===== Trecho do documento
Depois de dar uma entrevista coletiva a um grupo reduzido de jornalistas, John Textor foi às redes sociais para responder o presidente do Botafogo social, João Paulo Magalhães Lins, que disse que o norte-americano havia feito a GDA Luma ser a nova dona do clube ao dar suas ações na SAF como garantia.
“Ainda mentindo? Uma penhora de ações como garantia não é uma transferência. É uma promessa de pagar ao credor, neste caso, meu sócio, a GDA, que concordou com uma divisão 50/50 da propriedade comigo… Até que o BFR deixou claro para ele que nunca faria um acordo comigo. Fato”, escreveu Textor no Instagram na tarde desta quarta-feira (3/6).
João Paulo Magalhães Lins afirmou que o livro de registro das ações da SAF deixou claro que Textor empenhou suas ações em nome da GDA Luma, na ocasião de um empréstimo de US$ 25 milhões contraído no início de fevereiro de 2026.
– O Livro de Registro das ações, está claro, ele sendo controlador tirou as ações do próprio nome dele e colocou no nome da Eagle. Em fevereiro/2026 ele empenhou todas as ações em nome da GDA, ele próprio já tinha feito a GDA dona do Botafogo. O que nós estamos conseguindo fazer é melhorar as conversas com a GDA – disse João Paulo ao “Canal do Medeiros” mais cedo nesta quarta-feira (3/6).
==========
## Tarefa A
Responda com base na reportagem sobre Textor e o Botafogo:
(i) Em qual rede social Textor publicou sua resposta?
(ii) Qual foi o valor do empréstimo contraído no início de fevereiro de 2026?
(iii) A qual canal João Paulo deu sua declaração?
## Tarefa B
Copie da reportagem sobre Textor e o Botafogo tudo o que vai desde "Depois de dar" até "desta quarta-feira (3/6).".
## Tarefa C
Reescreva de forma mais curta o parágrafo da reportagem sobre Textor e o Botafogo que começa com "João Paulo Magalhães Lins afirmou que o livro", mantendo os fatos principais.
===== Dados fornecidos
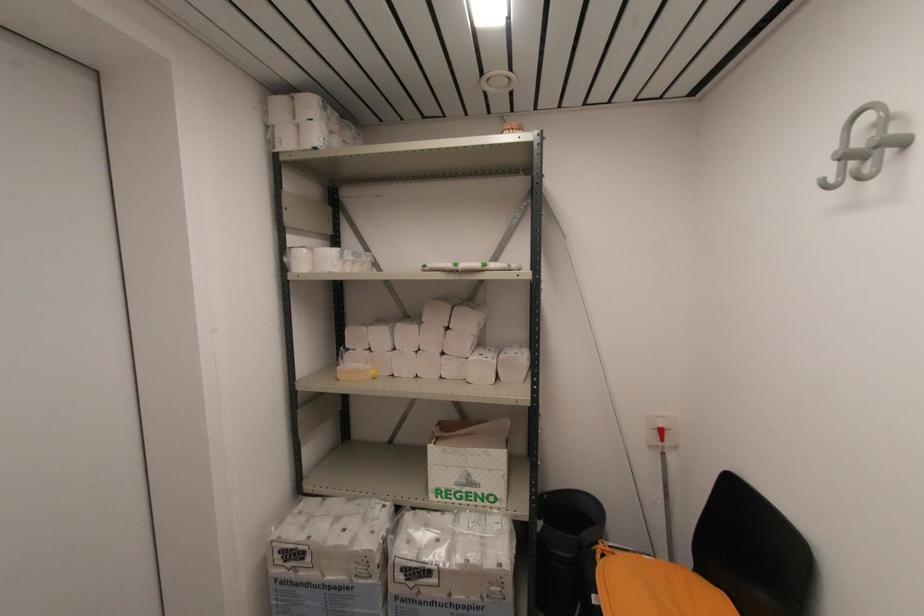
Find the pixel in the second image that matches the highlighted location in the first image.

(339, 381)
==========
## Resposta A
(i) No Instagram.
(ii) US$ 25 milhões.
(iii) Ao "Canal do Medeiros".

## Resposta B
Depois de dar uma entrevista coletiva a um grupo reduzido de jornalistas, John Textor foi às redes sociais para responder o presidente do Botafogo social, João Paulo Magalhães Lins, que disse que o norte-americano havia feito a GDA Luma ser a nova dona do clube ao dar suas ações na SAF como garantia.
“Ainda mentindo? Uma penhora de ações como garantia não é uma transferência. É uma promessa de pagar ao credor, neste caso, meu sócio, a GDA, que concordou com uma divisão 50/50 da propriedade comigo… Até que o BFR deixou claro para ele que nunca faria um acordo comigo. Fato”, escreveu Textor no Instagram na tarde desta quarta-feira (3/6).

## Resposta C
Segundo João Paulo Magalhães Lins, o livro de registro das ações da SAF mostra que Textor empenhou suas ações em nome da GDA Luma. Isso ocorreu com um empréstimo de US$ 25 milhões, contraído no início de fevereiro de 2026.